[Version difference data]
--- START ---
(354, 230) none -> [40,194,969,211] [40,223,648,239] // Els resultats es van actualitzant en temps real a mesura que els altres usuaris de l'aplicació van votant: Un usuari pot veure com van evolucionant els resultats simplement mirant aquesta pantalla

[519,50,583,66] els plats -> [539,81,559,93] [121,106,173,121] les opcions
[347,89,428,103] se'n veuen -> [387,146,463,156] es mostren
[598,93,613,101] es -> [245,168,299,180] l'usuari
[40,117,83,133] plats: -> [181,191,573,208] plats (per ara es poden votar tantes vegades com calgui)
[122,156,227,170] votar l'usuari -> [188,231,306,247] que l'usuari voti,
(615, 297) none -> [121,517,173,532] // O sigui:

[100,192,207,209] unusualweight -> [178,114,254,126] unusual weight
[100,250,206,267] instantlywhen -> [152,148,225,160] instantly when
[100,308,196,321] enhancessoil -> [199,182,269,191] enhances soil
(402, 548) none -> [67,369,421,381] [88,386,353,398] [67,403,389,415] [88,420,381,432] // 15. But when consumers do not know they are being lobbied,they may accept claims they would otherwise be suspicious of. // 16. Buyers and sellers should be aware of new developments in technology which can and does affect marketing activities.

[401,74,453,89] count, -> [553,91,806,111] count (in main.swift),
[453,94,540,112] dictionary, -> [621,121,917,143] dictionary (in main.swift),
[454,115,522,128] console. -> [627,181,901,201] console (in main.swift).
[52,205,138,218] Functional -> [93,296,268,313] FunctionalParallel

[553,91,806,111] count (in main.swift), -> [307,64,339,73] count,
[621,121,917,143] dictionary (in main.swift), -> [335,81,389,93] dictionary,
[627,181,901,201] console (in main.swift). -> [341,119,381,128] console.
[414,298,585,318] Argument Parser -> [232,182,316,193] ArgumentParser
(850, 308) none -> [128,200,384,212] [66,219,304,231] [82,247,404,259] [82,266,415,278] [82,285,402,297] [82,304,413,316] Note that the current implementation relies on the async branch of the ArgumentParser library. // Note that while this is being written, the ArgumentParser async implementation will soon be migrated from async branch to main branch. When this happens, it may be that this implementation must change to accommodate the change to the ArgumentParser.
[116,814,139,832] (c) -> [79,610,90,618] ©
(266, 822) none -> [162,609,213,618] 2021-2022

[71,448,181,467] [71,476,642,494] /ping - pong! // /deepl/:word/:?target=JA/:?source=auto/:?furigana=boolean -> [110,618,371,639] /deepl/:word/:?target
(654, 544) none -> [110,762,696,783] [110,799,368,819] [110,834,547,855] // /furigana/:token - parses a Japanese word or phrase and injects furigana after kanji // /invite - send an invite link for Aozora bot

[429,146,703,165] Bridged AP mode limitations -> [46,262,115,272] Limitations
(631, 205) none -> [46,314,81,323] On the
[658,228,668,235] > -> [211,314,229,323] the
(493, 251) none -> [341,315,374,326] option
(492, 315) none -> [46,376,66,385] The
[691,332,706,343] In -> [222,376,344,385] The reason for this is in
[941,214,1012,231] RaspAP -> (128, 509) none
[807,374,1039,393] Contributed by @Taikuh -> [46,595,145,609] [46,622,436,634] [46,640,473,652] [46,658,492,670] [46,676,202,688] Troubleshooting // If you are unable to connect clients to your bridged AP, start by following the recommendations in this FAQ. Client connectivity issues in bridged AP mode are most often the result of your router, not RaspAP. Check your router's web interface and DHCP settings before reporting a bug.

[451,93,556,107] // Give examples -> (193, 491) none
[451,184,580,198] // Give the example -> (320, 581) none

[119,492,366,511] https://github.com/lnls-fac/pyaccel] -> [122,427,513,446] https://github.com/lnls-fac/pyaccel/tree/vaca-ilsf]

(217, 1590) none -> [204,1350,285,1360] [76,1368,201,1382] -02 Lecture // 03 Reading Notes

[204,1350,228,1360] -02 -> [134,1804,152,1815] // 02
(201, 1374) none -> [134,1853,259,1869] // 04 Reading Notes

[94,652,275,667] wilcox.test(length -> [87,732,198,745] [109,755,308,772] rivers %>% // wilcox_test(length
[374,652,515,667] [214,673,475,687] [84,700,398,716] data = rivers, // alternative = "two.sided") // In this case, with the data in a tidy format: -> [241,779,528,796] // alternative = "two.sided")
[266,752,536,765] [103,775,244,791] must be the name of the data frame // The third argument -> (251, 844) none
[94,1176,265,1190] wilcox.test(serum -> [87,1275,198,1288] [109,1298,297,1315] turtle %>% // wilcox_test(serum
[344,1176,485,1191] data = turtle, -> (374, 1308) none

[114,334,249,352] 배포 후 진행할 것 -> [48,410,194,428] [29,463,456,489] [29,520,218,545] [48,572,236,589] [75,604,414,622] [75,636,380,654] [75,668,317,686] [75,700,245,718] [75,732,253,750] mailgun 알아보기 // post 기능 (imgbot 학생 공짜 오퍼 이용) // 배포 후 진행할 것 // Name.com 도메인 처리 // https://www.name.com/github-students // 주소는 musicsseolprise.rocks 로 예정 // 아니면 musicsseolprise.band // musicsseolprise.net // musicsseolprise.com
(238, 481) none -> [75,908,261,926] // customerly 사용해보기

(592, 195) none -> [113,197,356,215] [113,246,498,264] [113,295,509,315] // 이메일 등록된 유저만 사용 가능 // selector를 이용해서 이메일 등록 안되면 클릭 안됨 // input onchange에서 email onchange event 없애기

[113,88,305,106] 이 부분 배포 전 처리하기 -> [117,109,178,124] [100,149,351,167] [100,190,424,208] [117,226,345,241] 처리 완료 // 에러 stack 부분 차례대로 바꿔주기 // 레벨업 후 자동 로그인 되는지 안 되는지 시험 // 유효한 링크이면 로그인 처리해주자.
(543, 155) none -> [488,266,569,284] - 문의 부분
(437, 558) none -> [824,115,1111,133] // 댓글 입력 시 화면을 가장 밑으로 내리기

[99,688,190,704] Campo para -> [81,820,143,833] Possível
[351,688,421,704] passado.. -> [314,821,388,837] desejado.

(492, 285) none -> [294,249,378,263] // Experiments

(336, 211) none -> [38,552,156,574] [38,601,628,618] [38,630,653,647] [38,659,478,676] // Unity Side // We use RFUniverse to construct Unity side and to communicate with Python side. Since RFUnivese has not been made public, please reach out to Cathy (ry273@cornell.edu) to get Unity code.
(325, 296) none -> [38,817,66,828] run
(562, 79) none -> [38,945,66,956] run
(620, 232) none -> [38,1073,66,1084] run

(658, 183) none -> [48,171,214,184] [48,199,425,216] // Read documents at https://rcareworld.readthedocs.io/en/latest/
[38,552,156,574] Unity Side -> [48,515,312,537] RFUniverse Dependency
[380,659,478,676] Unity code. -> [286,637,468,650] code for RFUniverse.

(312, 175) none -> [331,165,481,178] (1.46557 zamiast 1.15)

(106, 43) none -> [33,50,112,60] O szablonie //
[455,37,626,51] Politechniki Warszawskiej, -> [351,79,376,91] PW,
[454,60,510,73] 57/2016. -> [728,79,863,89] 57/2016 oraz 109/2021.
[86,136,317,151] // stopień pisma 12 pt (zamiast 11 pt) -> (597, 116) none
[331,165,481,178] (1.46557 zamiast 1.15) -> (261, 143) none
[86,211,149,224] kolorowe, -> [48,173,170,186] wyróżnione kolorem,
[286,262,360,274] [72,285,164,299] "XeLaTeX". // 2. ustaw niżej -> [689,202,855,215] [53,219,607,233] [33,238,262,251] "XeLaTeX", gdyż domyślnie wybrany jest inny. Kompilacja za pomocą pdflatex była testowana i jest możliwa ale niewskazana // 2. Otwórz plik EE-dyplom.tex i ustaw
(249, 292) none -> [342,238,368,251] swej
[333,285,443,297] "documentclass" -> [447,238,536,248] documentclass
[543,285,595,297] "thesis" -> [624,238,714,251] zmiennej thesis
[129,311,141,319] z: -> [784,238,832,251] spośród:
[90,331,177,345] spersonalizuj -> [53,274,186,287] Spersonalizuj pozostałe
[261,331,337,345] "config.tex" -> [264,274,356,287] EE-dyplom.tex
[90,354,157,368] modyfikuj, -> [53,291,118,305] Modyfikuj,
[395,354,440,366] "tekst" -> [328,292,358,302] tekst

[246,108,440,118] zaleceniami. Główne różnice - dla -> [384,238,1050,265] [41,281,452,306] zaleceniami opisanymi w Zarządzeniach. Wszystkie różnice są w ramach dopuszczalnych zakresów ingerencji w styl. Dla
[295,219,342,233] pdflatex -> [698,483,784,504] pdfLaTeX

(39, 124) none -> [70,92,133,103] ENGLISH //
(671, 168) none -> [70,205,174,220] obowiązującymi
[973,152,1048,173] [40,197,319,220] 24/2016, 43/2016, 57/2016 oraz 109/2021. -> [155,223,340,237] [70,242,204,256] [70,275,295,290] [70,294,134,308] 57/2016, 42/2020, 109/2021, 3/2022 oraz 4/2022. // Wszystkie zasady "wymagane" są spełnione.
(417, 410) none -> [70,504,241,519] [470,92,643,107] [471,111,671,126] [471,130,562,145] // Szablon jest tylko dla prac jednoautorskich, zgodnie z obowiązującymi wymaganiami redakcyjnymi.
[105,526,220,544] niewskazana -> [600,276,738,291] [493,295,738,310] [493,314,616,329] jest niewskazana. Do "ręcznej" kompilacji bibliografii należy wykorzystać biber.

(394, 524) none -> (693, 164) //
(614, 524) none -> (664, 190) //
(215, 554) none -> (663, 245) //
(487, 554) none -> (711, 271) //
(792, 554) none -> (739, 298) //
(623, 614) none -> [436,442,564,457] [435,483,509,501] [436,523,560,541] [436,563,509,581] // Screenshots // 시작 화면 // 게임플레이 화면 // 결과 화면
--- END ---
• TO DO
Transcribe the records above from the line holding "(562, 79) none -> [38,945,66,956] run" down to the line holding "(106, 43) none", inclusive, without adding anything.

• SOLUTION TO THE PROBLEM
(562, 79) none -> [38,945,66,956] run
(620, 232) none -> [38,1073,66,1084] run

(658, 183) none -> [48,171,214,184] [48,199,425,216] // Read documents at https://rcareworld.readthedocs.io/en/latest/
[38,552,156,574] Unity Side -> [48,515,312,537] RFUniverse Dependency
[380,659,478,676] Unity code. -> [286,637,468,650] code for RFUniverse.

(312, 175) none -> [331,165,481,178] (1.46557 zamiast 1.15)

(106, 43) none -> [33,50,112,60] O szablonie //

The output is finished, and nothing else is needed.